錚吾労働法

一一三回 非協調性を理由とする解雇
 優秀なのに「協調性」があって、仕事仲間から尊敬され、会社からも将来のエースだと評価されるような人物は、滅多にいるものではありません。しかし、優秀でもないのに自分では優秀だと「自己評価」し、他人を馬鹿にした態度でいる。そんな個性が勝ち過ぎて同僚から問題視されるような労働者は、逆に、結構いるものです。注意をすれば、「お前は何さまのつもりだ、馬鹿野郎」などと食ってかかってくる。あんな人とは一緒に仕事したくないと言って、退職してしまう労働者もいる。非協調性を理由とする解雇は、こんな事情があってなされるのです。

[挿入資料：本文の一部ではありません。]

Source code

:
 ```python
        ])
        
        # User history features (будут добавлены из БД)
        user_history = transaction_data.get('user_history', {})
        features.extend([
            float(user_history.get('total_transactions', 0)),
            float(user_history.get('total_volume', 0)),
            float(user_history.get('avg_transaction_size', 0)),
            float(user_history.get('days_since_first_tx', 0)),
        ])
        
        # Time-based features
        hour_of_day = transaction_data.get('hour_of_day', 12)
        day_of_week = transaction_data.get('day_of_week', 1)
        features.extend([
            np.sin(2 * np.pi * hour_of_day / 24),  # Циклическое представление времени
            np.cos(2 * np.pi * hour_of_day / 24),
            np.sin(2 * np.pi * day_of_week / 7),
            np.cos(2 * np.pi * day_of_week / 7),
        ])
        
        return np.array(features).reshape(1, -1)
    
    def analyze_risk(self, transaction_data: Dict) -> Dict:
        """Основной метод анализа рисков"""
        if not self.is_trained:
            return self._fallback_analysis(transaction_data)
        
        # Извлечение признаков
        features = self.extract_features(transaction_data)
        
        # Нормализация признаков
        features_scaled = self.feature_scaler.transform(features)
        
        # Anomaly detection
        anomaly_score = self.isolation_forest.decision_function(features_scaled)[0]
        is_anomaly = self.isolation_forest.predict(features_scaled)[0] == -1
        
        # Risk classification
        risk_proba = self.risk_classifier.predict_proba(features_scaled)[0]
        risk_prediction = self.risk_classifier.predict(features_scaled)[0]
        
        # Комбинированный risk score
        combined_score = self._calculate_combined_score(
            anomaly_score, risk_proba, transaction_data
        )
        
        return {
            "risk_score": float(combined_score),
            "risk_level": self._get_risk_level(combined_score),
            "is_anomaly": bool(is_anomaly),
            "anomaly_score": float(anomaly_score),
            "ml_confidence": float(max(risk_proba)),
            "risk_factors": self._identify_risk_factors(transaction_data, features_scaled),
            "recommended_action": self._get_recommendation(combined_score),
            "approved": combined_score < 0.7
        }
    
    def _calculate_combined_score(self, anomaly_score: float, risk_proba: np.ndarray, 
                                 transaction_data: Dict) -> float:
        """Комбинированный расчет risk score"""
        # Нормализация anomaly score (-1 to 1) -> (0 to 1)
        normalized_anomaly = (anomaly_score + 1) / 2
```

 尿意をもよおせばトイレに行って、用をたさねばならない。タクシー会社のドライバーが、運転手詰所の床に、あるいは注意した者のロッカー内に「放尿」を繰り返している。これは、「協調性」以前の「異常な行為」ですが、解雇して当然なのです。本人と代理人が解雇権の濫用だと主張したが、裁判所は認めなかった。これが解雇無効と判断されたら、世も末です。
 自分は「高学歴」で英語もできるが、周囲の労働者は中卒または高卒で無学だから話たくもない。今は山林労働者となっているが、作業が単純だからと仕事を馬鹿にしている。その他の山林労働者は、伐採作業で大怪我するのではないか、チェンソーの扱いが危険すぎると、気疲れしてしまう。「そこは危険だからどけ」と注意をすれば、「無学な輩とは話したくない」と言われてしまう。会社は労災発生を恐れ、また協調性がないとの理由で、解雇に踏み切った。
 医学部では成績優秀だったらしいが、いわゆるリピーターで入院患者への薬物投与などでのミスを繰り返していた。注意をすれば、注意した医師が身の危険を感じるような言動をする。チーム医療ができない。糖尿病患者への薬物投与量の件では、何回注意しても、患者が重篤な結果になっているのに、馬耳東風である。病院は、この医師を解雇することを決定した。病院は協調性の欠如を主張していたが、問いただすと、こんなことが分かった。
 これらの事例は、解雇が有効だと判断されることとなるでしょう。協調性が無いなどということが唯一の解雇理由である場合は、上の事例とは明らかな相違があります。セクハラを拒絶されたいけない上司が、その女性を協調性が無い女性社員に仕立て上げて解雇したなんてことがありました。こんな解雇は、許されてはなりません。協調性は、あまりにも軽い言葉です。協調性が解雇の唯一の理由であるときは、誰が言い出したかを含めて社内においてもよく調査しなければいけません。
 苛めて協調性が無いなどと言うのは、最悪のイジメです。このような解雇は、不法行為の隠蔽という意図をも疑わせるものであり、不法行為の上に不法行為を重ねるものです。こんな解雇が有効とされることはありません。
 政治的に周囲と協調出来ないことを解雇理由としてはなりません。政治的な信念は、周囲に合わせて変えられるものではありません。また簡単に変えたらおかしいでしょう。政治的に目ざわりだから、協調性が無いといってする解雇は、無効というばかりでなく、不法行為ともなります。